#### RECORDS SUPPLIED
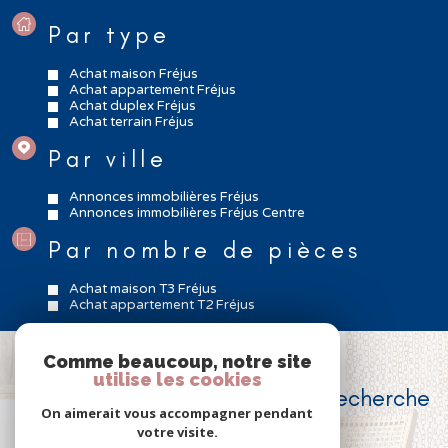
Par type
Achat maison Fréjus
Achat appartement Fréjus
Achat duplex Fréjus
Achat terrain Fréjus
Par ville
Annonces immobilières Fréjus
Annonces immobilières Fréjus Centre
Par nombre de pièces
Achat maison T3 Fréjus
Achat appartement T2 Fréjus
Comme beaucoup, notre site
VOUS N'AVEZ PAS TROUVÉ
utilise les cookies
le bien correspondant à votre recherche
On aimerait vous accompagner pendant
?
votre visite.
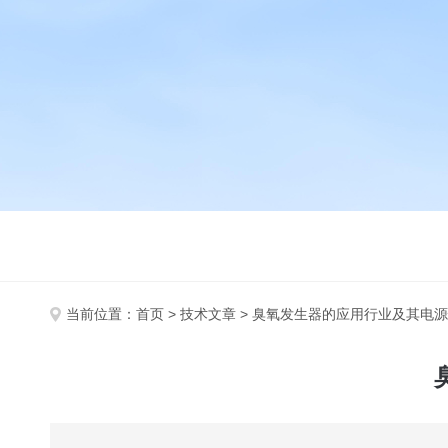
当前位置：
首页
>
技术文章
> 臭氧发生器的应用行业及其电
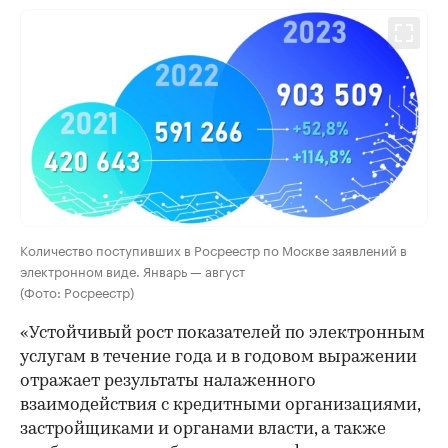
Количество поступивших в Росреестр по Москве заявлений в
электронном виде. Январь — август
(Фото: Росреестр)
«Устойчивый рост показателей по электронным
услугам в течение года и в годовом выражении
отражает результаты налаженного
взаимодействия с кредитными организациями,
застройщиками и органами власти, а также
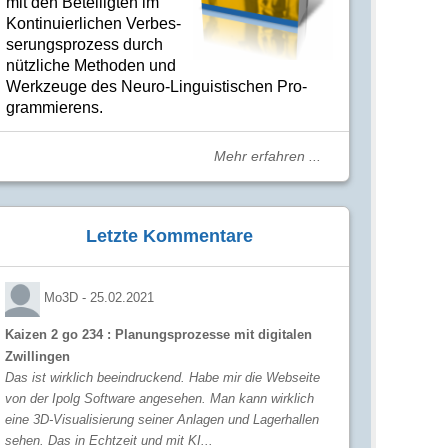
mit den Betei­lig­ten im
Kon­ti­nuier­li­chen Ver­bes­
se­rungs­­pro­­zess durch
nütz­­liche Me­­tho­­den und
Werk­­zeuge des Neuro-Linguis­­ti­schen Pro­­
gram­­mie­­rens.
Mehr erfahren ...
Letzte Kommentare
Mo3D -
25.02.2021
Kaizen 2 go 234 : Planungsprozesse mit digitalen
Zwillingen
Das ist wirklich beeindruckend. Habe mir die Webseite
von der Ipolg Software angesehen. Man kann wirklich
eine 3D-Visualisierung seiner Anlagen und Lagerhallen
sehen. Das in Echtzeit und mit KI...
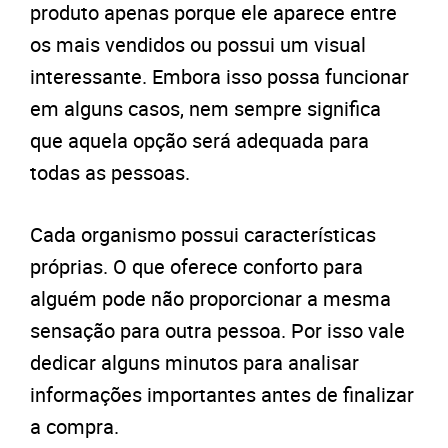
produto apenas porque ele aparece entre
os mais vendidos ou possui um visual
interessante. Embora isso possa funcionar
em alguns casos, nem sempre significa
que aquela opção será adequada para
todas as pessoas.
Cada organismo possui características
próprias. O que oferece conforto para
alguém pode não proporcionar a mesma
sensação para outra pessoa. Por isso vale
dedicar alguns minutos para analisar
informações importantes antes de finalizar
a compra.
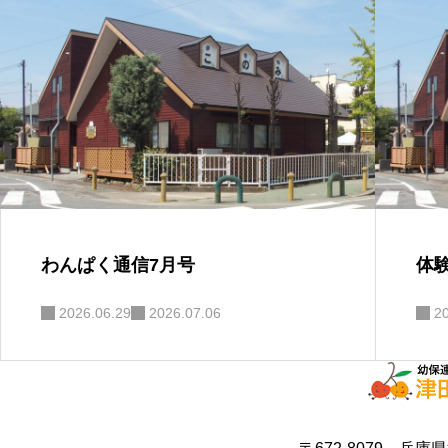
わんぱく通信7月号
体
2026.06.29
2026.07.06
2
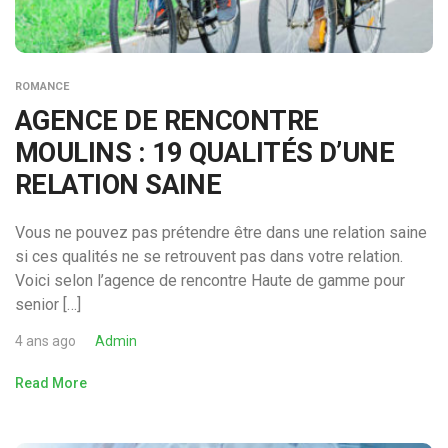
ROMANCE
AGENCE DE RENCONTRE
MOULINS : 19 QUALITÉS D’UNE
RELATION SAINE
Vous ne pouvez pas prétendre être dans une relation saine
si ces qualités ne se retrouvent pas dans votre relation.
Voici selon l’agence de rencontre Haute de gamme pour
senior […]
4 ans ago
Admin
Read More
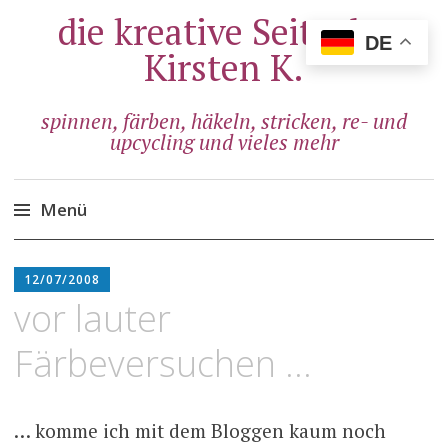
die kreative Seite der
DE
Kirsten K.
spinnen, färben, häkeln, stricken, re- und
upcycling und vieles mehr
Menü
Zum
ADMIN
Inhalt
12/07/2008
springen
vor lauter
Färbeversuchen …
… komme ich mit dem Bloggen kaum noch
...
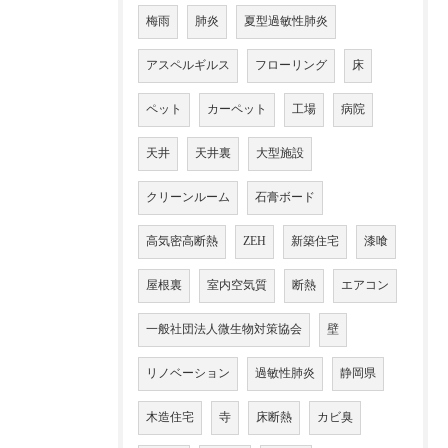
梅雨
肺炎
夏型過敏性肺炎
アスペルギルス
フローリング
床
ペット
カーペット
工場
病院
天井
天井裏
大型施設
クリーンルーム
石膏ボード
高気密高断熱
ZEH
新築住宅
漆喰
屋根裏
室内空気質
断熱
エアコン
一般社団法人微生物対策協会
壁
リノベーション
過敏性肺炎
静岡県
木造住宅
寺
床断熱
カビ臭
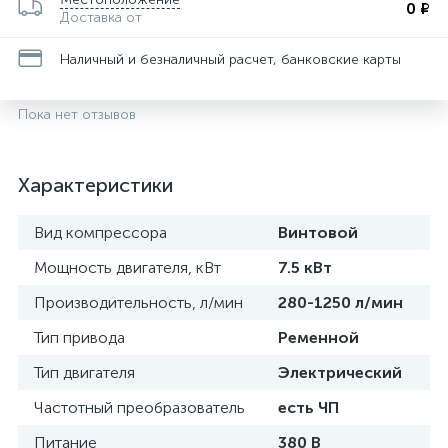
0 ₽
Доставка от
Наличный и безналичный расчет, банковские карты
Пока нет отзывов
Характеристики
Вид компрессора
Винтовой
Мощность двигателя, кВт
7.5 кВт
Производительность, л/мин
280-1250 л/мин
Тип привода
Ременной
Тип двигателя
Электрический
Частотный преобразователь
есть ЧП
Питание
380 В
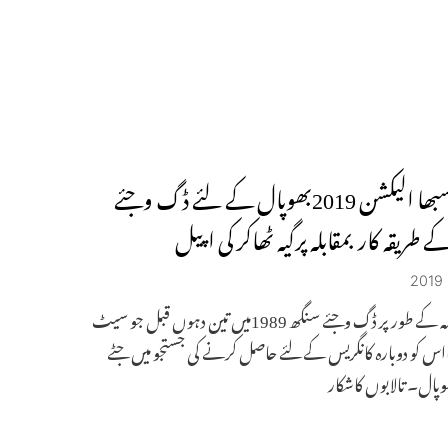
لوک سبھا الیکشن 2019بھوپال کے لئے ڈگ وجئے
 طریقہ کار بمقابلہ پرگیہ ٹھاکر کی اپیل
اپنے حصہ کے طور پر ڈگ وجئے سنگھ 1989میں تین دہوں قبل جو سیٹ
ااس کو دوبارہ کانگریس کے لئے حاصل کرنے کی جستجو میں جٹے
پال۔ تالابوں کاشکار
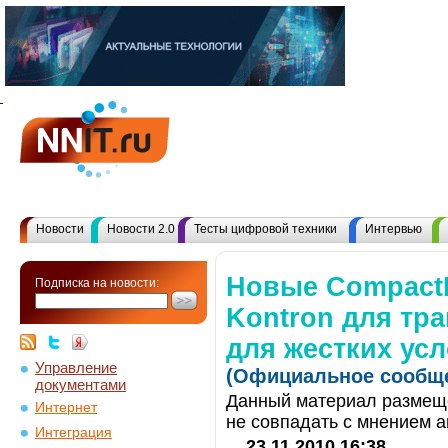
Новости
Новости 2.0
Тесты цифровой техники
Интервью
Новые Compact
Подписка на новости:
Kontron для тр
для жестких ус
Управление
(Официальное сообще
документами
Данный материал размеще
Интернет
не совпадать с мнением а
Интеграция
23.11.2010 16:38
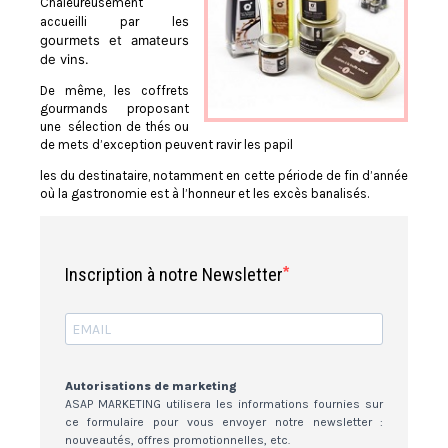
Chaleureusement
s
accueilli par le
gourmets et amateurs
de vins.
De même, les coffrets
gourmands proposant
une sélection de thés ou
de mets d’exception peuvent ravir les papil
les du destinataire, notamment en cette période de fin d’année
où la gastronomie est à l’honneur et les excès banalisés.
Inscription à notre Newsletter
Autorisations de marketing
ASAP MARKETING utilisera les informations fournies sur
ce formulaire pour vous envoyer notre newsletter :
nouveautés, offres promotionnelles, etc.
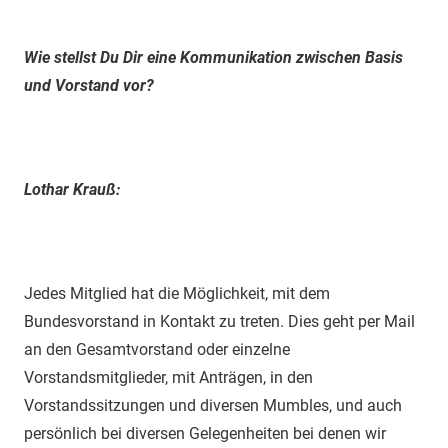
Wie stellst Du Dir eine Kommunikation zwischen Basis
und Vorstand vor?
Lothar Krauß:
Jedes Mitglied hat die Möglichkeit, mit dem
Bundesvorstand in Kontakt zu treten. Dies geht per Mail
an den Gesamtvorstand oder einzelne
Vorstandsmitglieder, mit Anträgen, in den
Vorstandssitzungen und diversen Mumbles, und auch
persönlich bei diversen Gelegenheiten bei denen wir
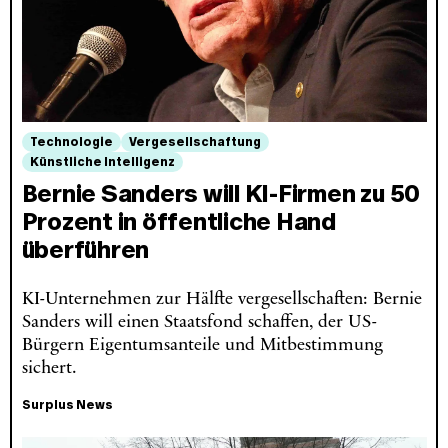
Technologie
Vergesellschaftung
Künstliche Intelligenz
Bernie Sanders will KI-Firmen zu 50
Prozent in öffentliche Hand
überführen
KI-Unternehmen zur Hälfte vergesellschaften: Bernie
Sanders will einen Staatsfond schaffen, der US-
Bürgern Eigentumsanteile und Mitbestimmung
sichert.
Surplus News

#### PROBLEM REQUIREMENTS
Pictures do not belong in the answer. Return the lines above starting at the one with "Vous ne pouvez" and ending at the one with "Bloggen kaum noch", both kept, exactly.

#### EXPECTED OUTPUT
Vous ne pouvez pas prétendre être dans une relation saine
si ces qualités ne se retrouvent pas dans votre relation.
Voici selon l’agence de rencontre Haute de gamme pour
senior […]
4 ans ago
Admin
Read More
die kreative Seite der
DE
Kirsten K.
spinnen, färben, häkeln, stricken, re- und
upcycling und vieles mehr
Menü
Zum
ADMIN
Inhalt
12/07/2008
springen
vor lauter
Färbeversuchen …
… komme ich mit dem Bloggen kaum noch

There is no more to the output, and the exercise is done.